TASK BRIEF –
Below are records to transcribe exactly, without their pictures.

Collection entries
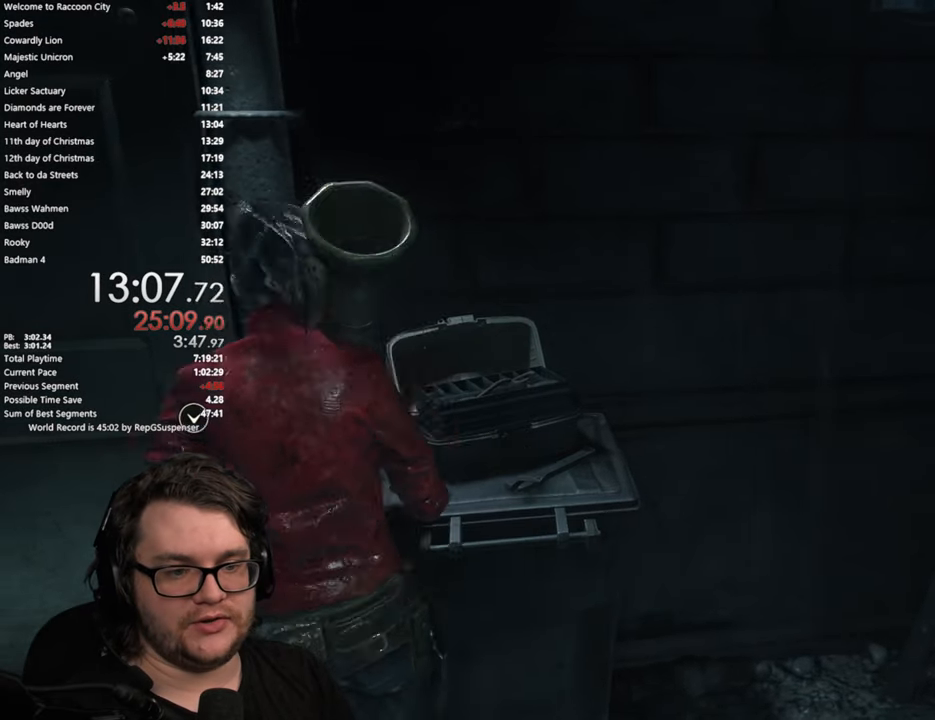
{"buttons": [], "left_stick": "center", "right_stick": "center", "button_events": [[67, "L3", "up"], [133, "L3", "down"], [150, "CROSS", "down"], [167, "L1", "down"], [184, "L3", "up"], [267, "CROSS", "up"], [284, "L1", "up"]]}
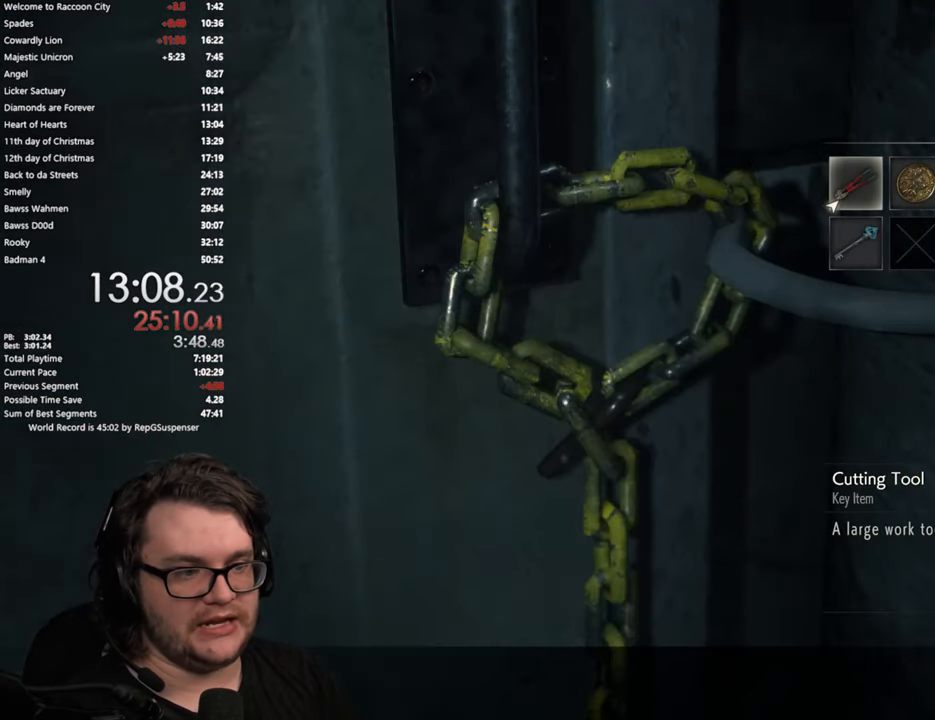
{"buttons": [], "left_stick": "center", "right_stick": "center", "button_events": []}
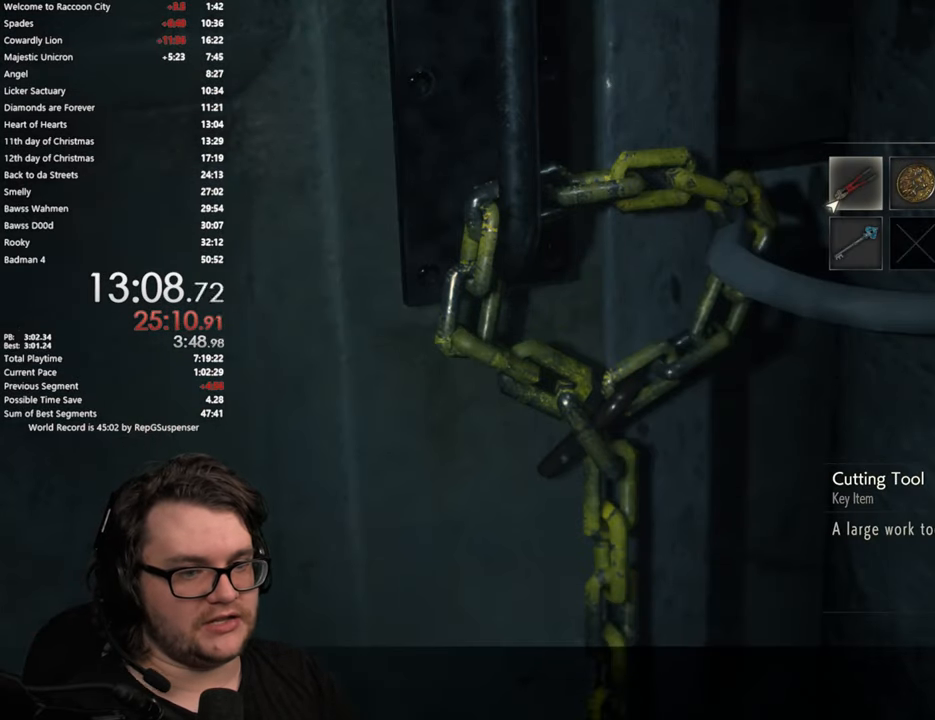
{"buttons": [], "left_stick": "center", "right_stick": "center", "button_events": []}
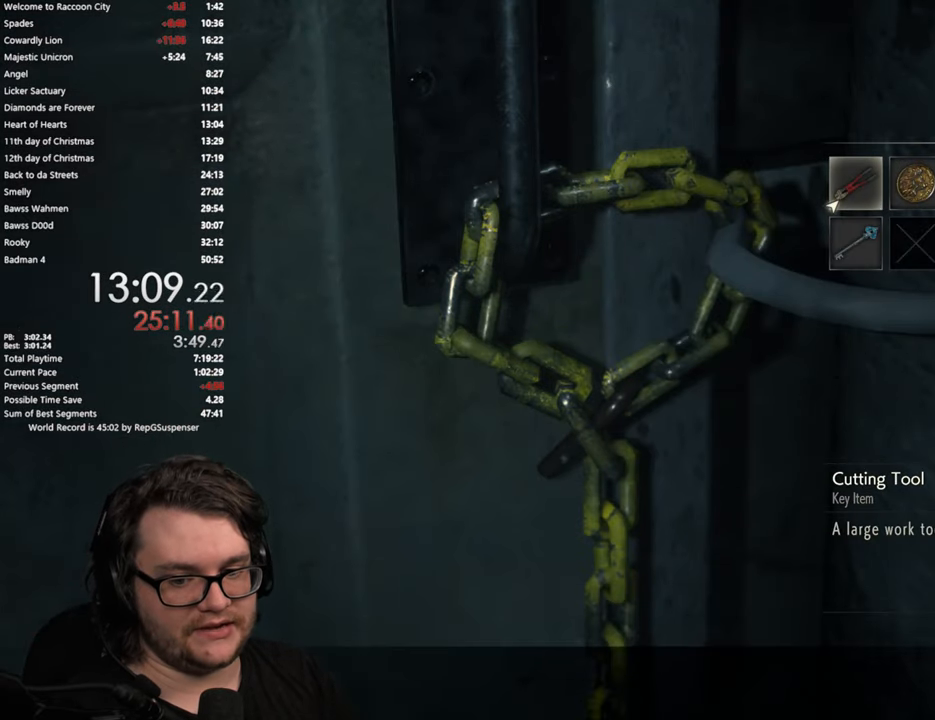
{"buttons": [], "left_stick": "center", "right_stick": "center", "button_events": []}
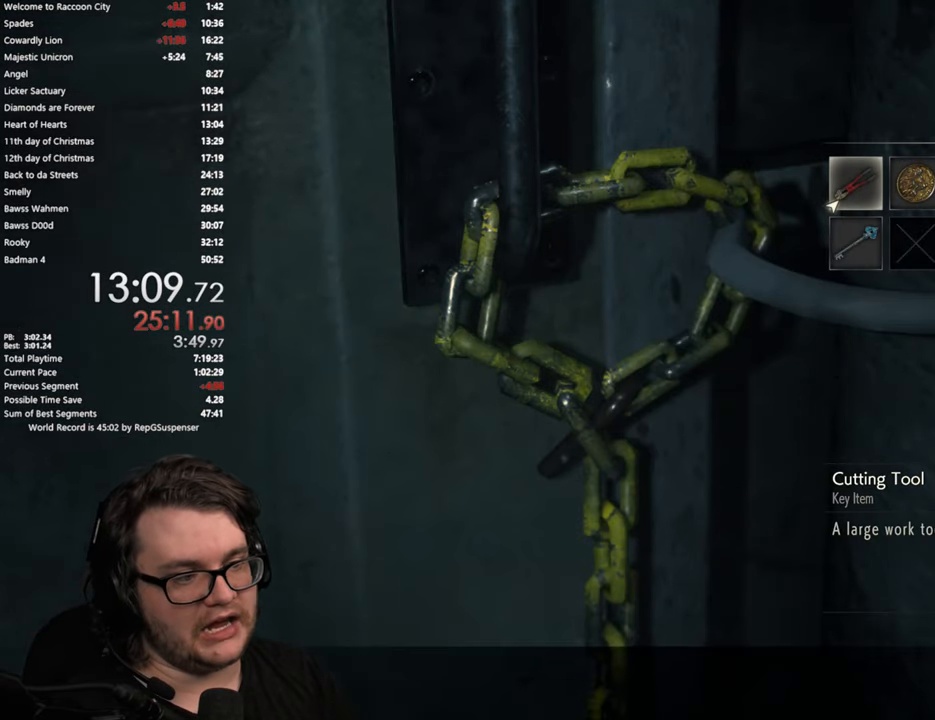
{"buttons": [], "left_stick": "center", "right_stick": "center", "button_events": []}
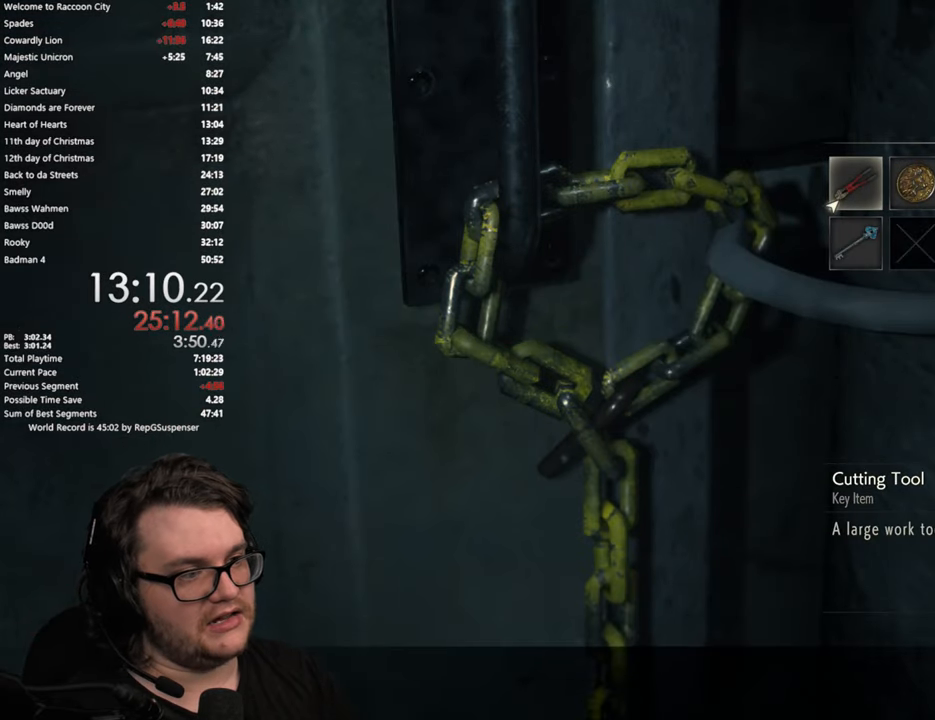
{"buttons": [], "left_stick": "center", "right_stick": "center", "button_events": []}
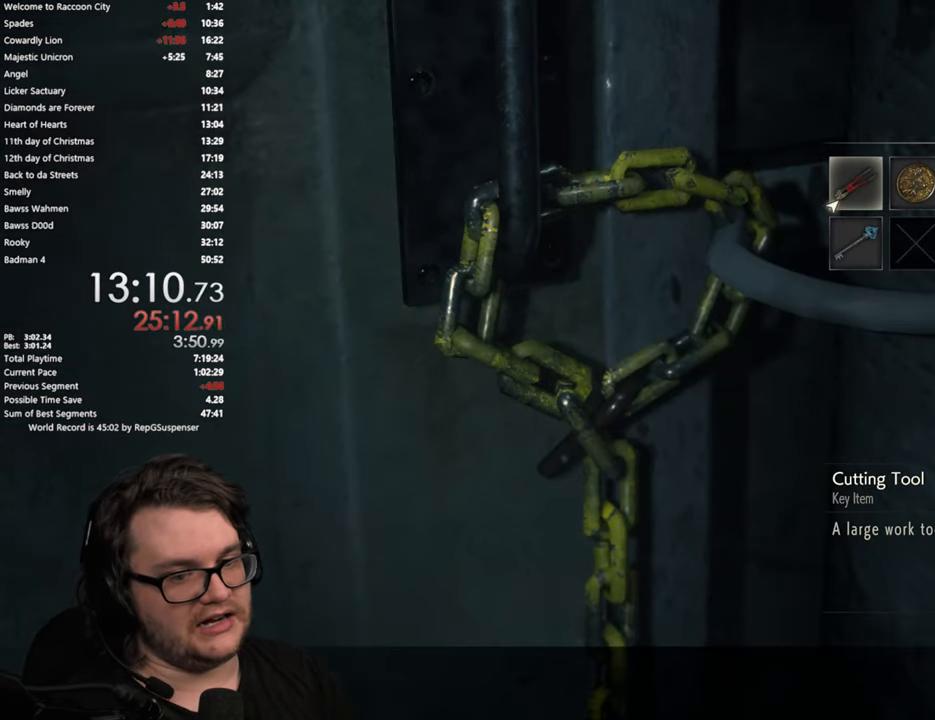
{"buttons": [], "left_stick": "center", "right_stick": "center", "button_events": []}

PROBLEM SOLUTION –
{"buttons": [], "left_stick": "center", "right_stick": "center", "button_events": [[67, "L3", "up"], [133, "L3", "down"], [150, "CROSS", "down"], [167, "L1", "down"], [184, "L3", "up"], [267, "CROSS", "up"], [284, "L1", "up"]]}
{"buttons": [], "left_stick": "center", "right_stick": "center", "button_events": []}
{"buttons": [], "left_stick": "center", "right_stick": "center", "button_events": []}
{"buttons": [], "left_stick": "center", "right_stick": "center", "button_events": []}
{"buttons": [], "left_stick": "center", "right_stick": "center", "button_events": []}
{"buttons": [], "left_stick": "center", "right_stick": "center", "button_events": []}
{"buttons": [], "left_stick": "center", "right_stick": "center", "button_events": []}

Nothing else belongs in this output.